Juanita was arrested for refusing a court order to show information. She met the IRS agents at her door, dressed only in her bathrobe. When she realized they had come to take her to jail, she decided I don't want to go to jail, so why should I get dressed to go?

She was kept in jail one day and taken, still dressed in her bathrobe, to the magistrate who said he did not want to put the first woman in jail for tax refusal. Later she learned of a news release which declared she didn't owe any taxes.

Refusing war taxes is not enough, Nelson said. She advocates and personifies living simply in order to divorce ourselves from the oppressive system which causes war.

David Zarembka

David Zarembka lives in a Maryland suburb of Washington, DC with his wife, Gladys. He makes a middle class living as a self-employed carpenter. He figures out his tax liability and completes the federal forms (which he has used in applications for financial aid for his children's college education), but doesn't file with the IRS or pay federal taxes, although he pays state taxes. He redirects all his assessed tax money to charities.

Although he has lost money to the IRS in penalties and interest on money collected from him, Zarembka said that basically, his position is ‘nothing happens.’ He lost a house, but that was because of his divorce, not an IRS seizure, so he doesn't fear such potential losses resulting from his war tax resistance. I will not let the IRS determine what I'm going to do, he said.

Zarembka pointed out that he doesn't smoke or drink, so doesn't pay excise tax - a hefty source of government money. He has resisted the telephone tax since the 1970s at which time it was raised to 10% to fund the Viet Nam War. The IRS attached his wages and collected about half of what he owed, but he figures that their collection costs were higher than the amount collected, so ultimately none of it paid for war.

Zarembka's first wife, who was not a US citizen, didn't want him to do illegal tax resistance.

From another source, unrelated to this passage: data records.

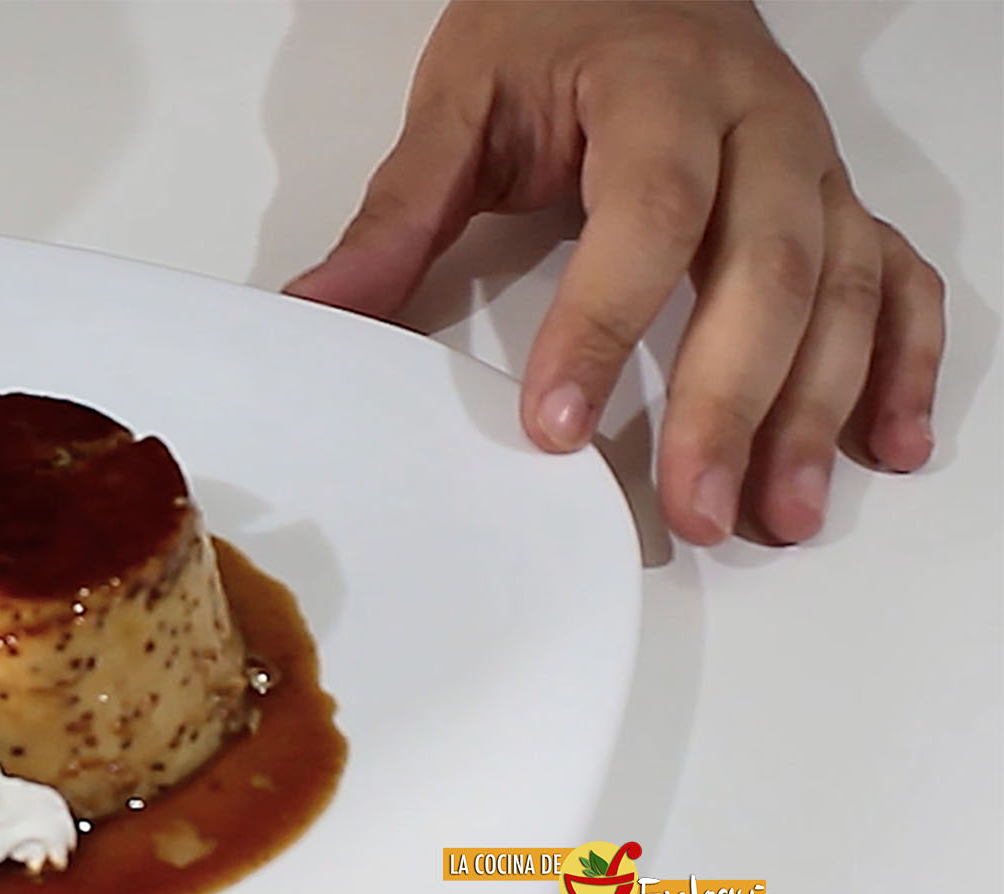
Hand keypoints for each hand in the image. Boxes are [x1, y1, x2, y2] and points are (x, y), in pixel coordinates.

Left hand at [286, 0, 944, 545]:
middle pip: (769, 268)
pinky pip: (896, 278)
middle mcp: (759, 125)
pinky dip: (900, 363)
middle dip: (731, 401)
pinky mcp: (840, 199)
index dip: (605, 322)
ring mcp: (814, 165)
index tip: (557, 425)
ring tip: (776, 516)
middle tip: (694, 510)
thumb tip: (322, 309)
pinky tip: (883, 447)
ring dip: (817, 410)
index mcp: (658, 89)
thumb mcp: (462, 99)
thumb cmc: (552, 24)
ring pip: (844, 288)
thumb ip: (401, 210)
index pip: (648, 213)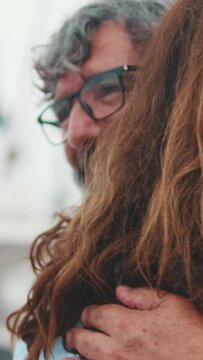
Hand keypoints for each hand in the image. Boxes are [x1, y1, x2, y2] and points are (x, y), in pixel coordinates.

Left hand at [65, 286, 202, 359]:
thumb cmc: (191, 335)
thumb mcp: (171, 304)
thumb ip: (142, 295)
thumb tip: (120, 290)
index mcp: (126, 325)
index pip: (95, 314)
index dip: (90, 312)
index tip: (89, 313)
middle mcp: (117, 350)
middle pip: (84, 339)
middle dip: (77, 333)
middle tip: (73, 332)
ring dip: (78, 353)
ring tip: (71, 349)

He lived below the taxable income level, which it's now hard to do since even minimum wage earners are taxed. Later he resisted the military portion of the federal tax and put the money in an escrow fund from which he could withdraw it when the IRS attached his wages to collect the resisted taxes. He has also supported the WTR penalty fund in Manchester, Indiana. The IRS tries to pit one person against the government, he said. The penalty fund connects people.

When Zarembka was charged a $500 frivolous fine for writing ‘war tax deduction’ on his IRS form for the amount of taxes he refused, he took his case to court. His son told him he couldn't win because the government pays the judges. He didn't. The liberal judge who heard his case said, If you want to do this protest, you have to take the consequences.

Zarembka sends letters to his Quaker meeting reporting his war tax resistance, so he doesn't consider it as fraud. Even though many of the people in his Bethesda, Maryland Meeting are government employees, he said they support him.

Being true to ones' own path is a lesson [my children] learned [from me], he concluded.